Consumer Group Raps Insurers Credit Score Paper
NU Online News Service, July 9, 3:09 p.m. EDT?An insurance industry consumer gadfly has assailed an insurers' trade group saying it misrepresented a multi-state regulators' study of the carriers' use of credit records to rate customers.[@@]
Birny Birnbaum, executive director of the Austin, Texas-based Center for Economic Justice delivered his latest verbal blast at the industry in the wake of a white paper released by the National Association of Mutual Insurance Companies.
NAMIC's policy paper, being sent out to policymakers, argues that regulators, in examining possible disparate impact that insurance scoring may impose on different population groups, are taking an approach that is not permitted by insurance law.
Insurers argue that as long as they use credit scoring solely as a risk predicting tool they are acting properly.
Currently eight states led by Missouri are studying credit scoring issues.
Mr. Birnbaum said the NAMIC white paper showed, "The insurance industry cannot reverse itself fast enough on its credit scoring positions as yesterday's claims are proven to be false."
In 1998 and 1999, he said, the American Insurance Association presented a "study" to the National Association of Insurance Commissioners claiming that "credit scoring is not significantly correlated with income."
He added that the insurance industry also routinely cited a 1999 report from the Virginia Bureau of Insurance claiming the report concluded that "neither race nor income were reliable predictors of scores" ? a claim the VBI denies.

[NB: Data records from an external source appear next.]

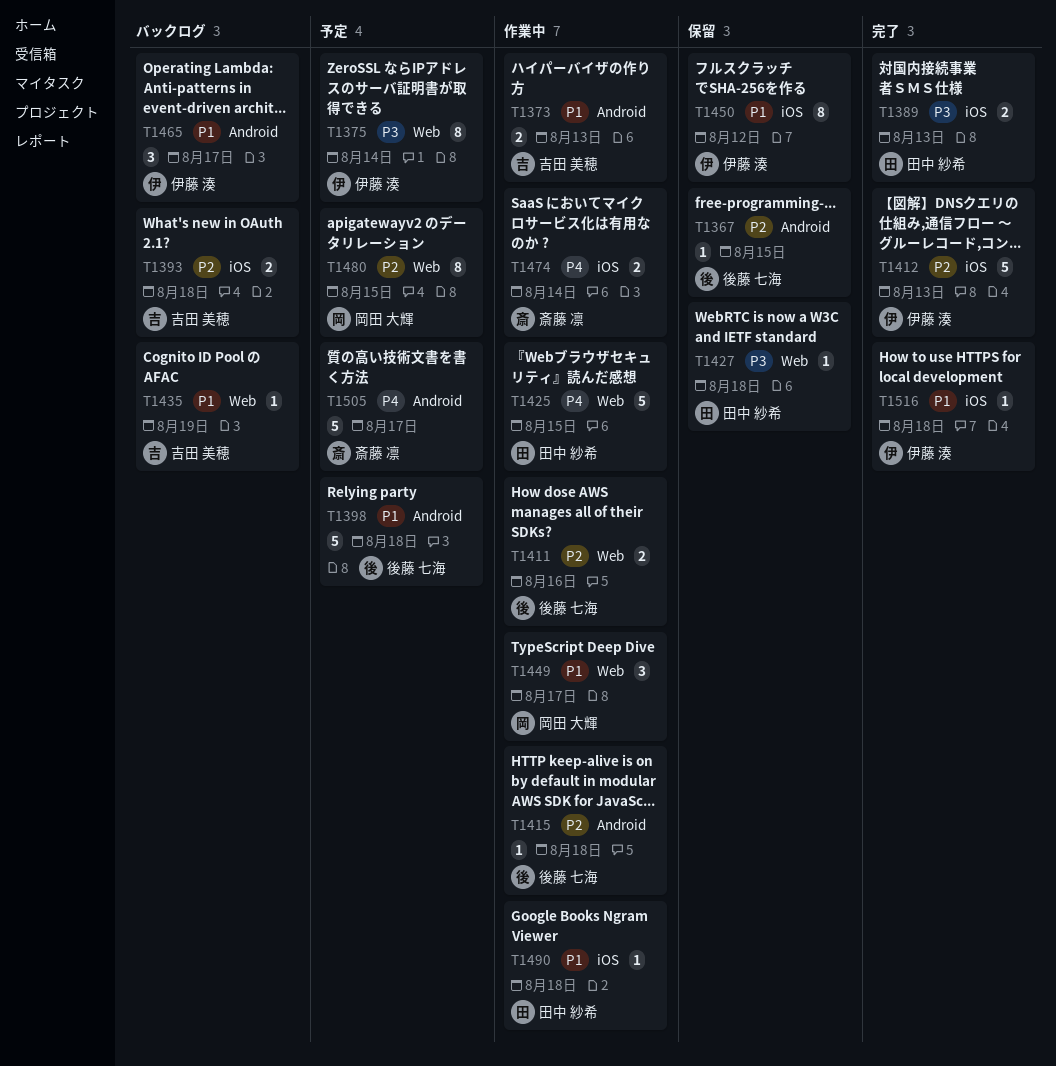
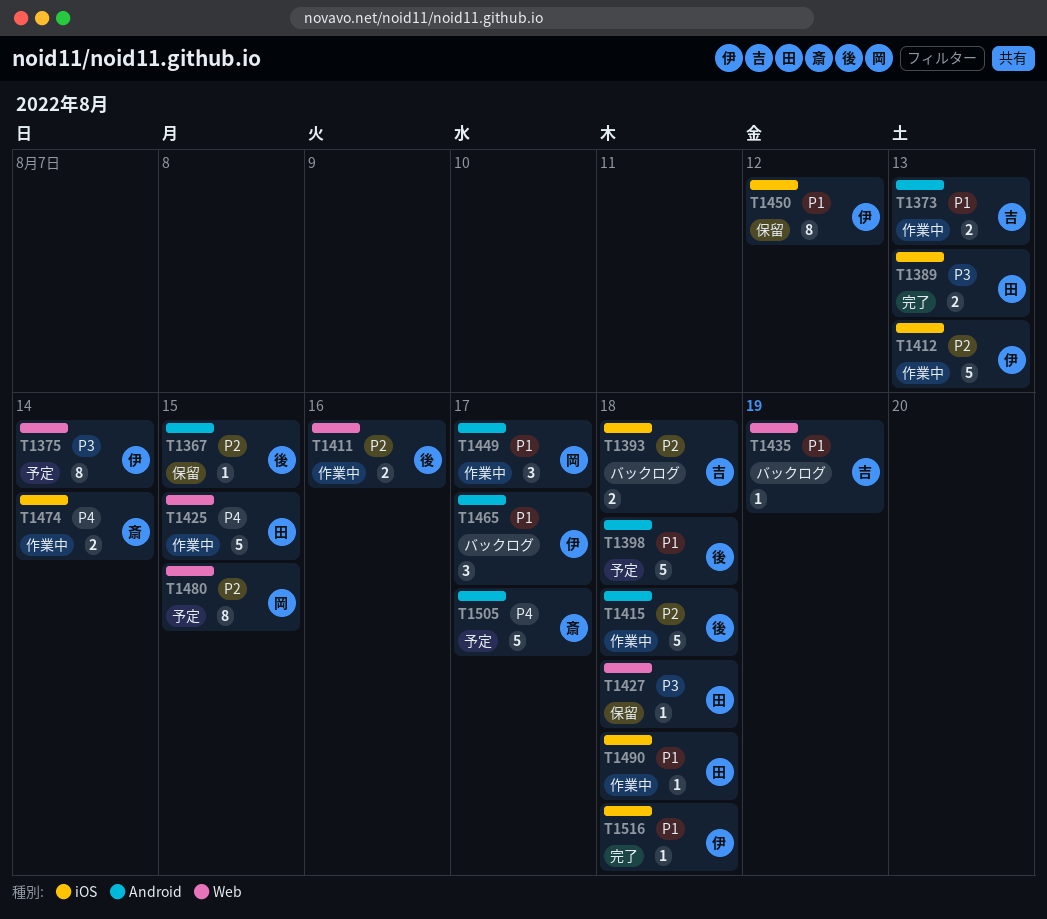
T1412, status: 完了 -> 作業中
T1415, estimate: 1 -> 5
T1449, label: Web -> Android

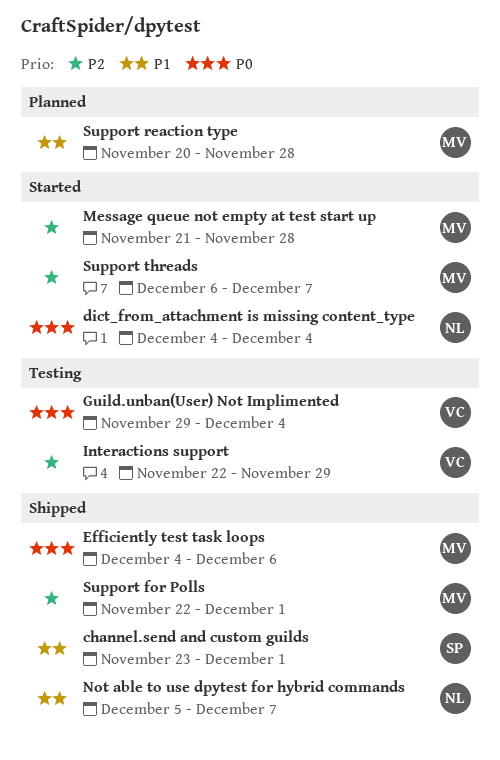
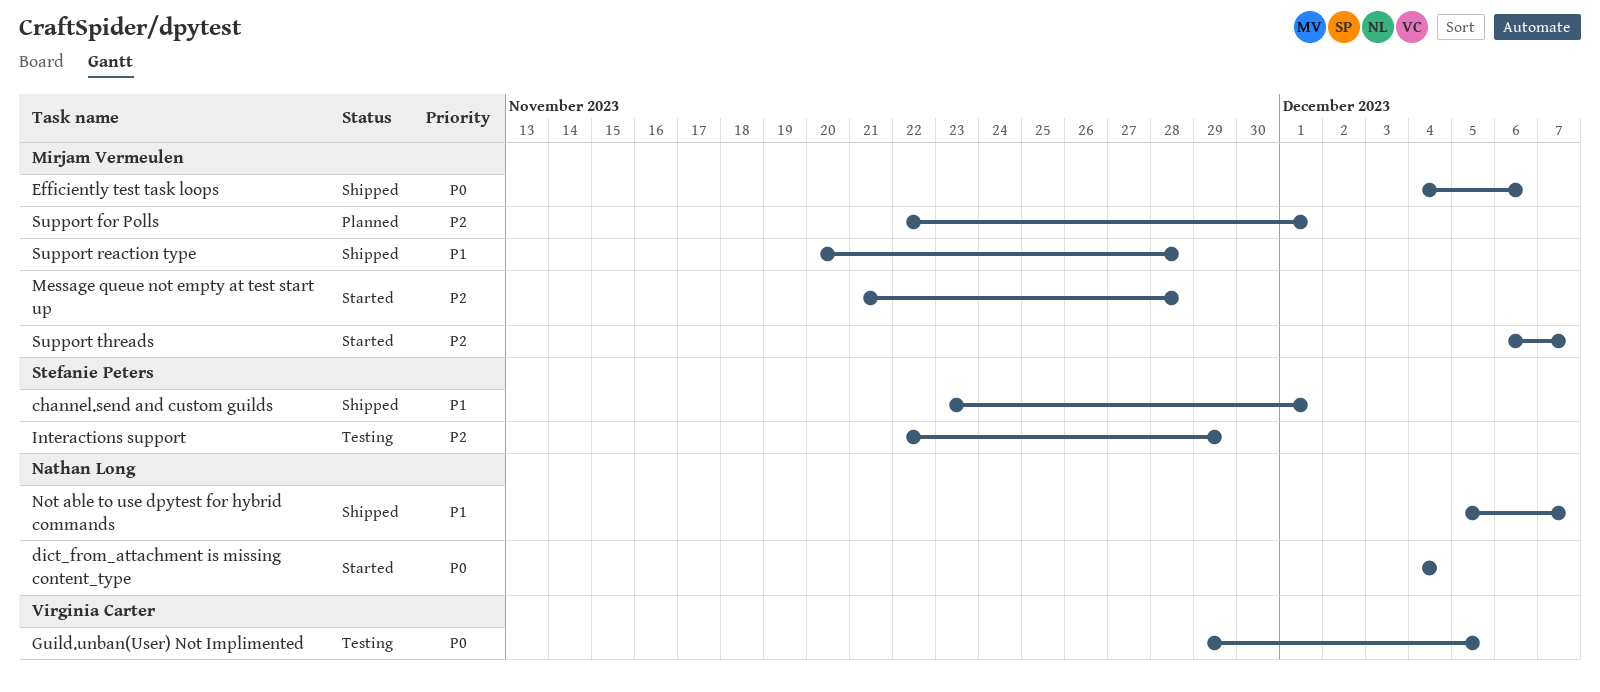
Guild.unban(User) Not Implimented, due: Dec 4 -> Dec 5
Interactions support, owner: Virginia Carter -> Stefanie Peters
Support for Polls, status: Shipped -> Planned
Support reaction type, status: Planned -> Shipped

From 1998 through 2002, Mr. Birnbaum said, the insurance industry routinely presented these studies as proof that credit scoring did not have a disproportionate impact on poor and minority consumers.
At the same time the industry was denying any link between credit scoring and race or income, the industry was stonewalling insurance regulators and refusing to provide the data necessary for an independent analysis of the issue, Mr. Birnbaum charged.
He said the industry was happy to make its claims to policymakers while denying regulators and others the opportunity to verify the claims.
His group, Mr. Birnbaum said, had documented a clear relationship between credit scoring factors and income and the large number of credit scoring factors related to economic status instead of payment history.
He said that when the Missouri Department of Insurance issued its study earlier this year showing credit scoring had a disproportionate impact on residents in low income and minority areas, "the industry had to change course. Today, the industry no longer claims that credit scoring is unrelated to race or income"
"Today, the industry wants to characterize any criticism of credit scoring as ?a disparate theory' that has no place in insurance."
He noted that after the industry criticized the Missouri study because it did not include loss data ? only correlations between credit scores and race or income, the states involved in the multi-state study issued a data call to consider losses and other rating factors in a multivariate analysis.
Mr. Birnbaum argued that the NAMIC contention that "disparate impact is a legal standard that has not been applied to insurance" is belied by the fact that fair housing complaints have been successfully filed against insurers for unfair discrimination based on the disparate impact legal standard.
"How many times can the insurance industry stonewall and deceive regulators and policymakers before the insurance commissioners start testing industry claims and developing independent information for legislators and the public?"
Roger Schmelzer, NAMIC senior vice president, responded that the point of the NAMIC paper is that "unfair discrimination" and "disparate impact" are not interchangeable terms. "Disparate impact" is a legal doctrine that has to be proved. It does not simply exist," he said.
According to Mr. Schmelzer, "Either the Center for Economic Justice does not understand this or they are intentionally trying to confuse the issue.
"When courts have applied a "disparate impact" analysis, it allows for a "legitimate business justification" defense, which?if the analysis were applied to insurance?credit based-insurance scoring could easily meet because of its accuracy in predicting loss.
"Policymakers deserve a straightforward discussion of this issue. To the extent that it addresses the disparate impact theory and its relevance to insurance at all, the response is superficial and riddled with errors and misconceptions. Bringing clarity to the debate was precisely the reason NAMIC member companies felt so strongly about writing this paper."